I had no intention of being treated like a small boy.
“Sit down, and keep cool,” I said to him, but his anger had passed all bounds.
What have you been up to? ” he repeated, in a voice so loud that some boys in a nearby group heard it and turned round to snigger.
“I have no intention of answering that sort of question,” I said with dignity.
“Did you ’phone Stute?” shouted Beef.
I evaded this issue.
“Stute has been here.  Jones has confessed and has been arrested,” I said.
“Confessed!  Arrested!” repeated Beef scornfully.  “You don’t know what you’ve done.  Couldn’t you see he was half out of his mind?  But how did the boys get to hear of it?”

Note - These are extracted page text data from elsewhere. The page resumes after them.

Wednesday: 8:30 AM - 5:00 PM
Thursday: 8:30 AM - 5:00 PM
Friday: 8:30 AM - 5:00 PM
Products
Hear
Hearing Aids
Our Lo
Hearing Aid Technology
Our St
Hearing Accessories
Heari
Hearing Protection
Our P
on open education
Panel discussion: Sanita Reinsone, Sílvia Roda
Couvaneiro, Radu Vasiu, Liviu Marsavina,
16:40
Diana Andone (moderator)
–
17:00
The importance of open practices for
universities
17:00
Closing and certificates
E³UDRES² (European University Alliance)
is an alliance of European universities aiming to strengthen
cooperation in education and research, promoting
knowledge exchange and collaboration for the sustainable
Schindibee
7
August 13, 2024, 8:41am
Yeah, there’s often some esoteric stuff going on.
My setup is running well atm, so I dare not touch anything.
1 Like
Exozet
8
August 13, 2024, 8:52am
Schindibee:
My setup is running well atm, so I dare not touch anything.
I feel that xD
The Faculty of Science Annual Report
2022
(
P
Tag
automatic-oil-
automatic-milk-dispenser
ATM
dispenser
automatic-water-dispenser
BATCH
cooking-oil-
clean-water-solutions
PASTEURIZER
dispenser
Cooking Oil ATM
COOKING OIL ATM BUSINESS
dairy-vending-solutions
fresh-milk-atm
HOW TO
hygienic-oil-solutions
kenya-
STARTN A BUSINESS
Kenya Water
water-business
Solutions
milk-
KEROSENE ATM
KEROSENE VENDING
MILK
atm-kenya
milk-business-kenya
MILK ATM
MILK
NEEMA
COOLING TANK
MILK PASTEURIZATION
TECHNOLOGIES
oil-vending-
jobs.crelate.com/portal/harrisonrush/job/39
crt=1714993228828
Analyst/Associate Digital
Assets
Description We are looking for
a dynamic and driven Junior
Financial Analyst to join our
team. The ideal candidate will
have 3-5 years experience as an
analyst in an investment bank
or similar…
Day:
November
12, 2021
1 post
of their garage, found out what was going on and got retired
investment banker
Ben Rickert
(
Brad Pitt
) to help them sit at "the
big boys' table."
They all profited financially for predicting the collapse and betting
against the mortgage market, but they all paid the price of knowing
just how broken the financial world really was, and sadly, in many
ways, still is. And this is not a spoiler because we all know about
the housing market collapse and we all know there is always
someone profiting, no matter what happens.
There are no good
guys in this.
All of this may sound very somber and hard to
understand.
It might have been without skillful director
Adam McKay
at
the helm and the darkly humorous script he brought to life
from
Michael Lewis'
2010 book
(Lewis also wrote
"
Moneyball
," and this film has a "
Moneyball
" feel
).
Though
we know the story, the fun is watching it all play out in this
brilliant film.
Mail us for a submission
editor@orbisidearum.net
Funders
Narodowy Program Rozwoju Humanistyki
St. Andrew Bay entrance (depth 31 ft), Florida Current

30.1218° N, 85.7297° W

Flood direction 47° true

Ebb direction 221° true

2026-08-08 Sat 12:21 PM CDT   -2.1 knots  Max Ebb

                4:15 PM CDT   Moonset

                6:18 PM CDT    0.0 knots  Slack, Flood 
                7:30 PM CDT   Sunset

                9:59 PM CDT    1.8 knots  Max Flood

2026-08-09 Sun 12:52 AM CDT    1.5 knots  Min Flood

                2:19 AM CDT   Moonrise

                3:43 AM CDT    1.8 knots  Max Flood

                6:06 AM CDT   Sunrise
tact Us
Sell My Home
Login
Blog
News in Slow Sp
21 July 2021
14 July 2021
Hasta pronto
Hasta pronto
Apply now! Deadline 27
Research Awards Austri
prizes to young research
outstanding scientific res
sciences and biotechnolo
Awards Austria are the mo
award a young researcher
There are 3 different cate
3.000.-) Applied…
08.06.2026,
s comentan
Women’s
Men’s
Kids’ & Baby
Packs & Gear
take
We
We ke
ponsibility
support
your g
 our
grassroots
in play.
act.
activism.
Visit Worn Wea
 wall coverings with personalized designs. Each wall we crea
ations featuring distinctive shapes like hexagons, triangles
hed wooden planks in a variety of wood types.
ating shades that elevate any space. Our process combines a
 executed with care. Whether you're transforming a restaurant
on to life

“That I felt it my duty to reveal.  By your behaviour ever since you arrived here you have made the boys contemptuous of us both, and I felt it was time that they should realize that we had succeeded.”
A sound like a snort came from Beef, and once more he repeated my word.
“Succeeded!” he said.
I made a lively show of irony.
“Perhaps you don’t think Jones murdered that poor young fellow, about whose fate you seem to be so completely indifferent?”
“No,” he said obstinately, “I don’t.”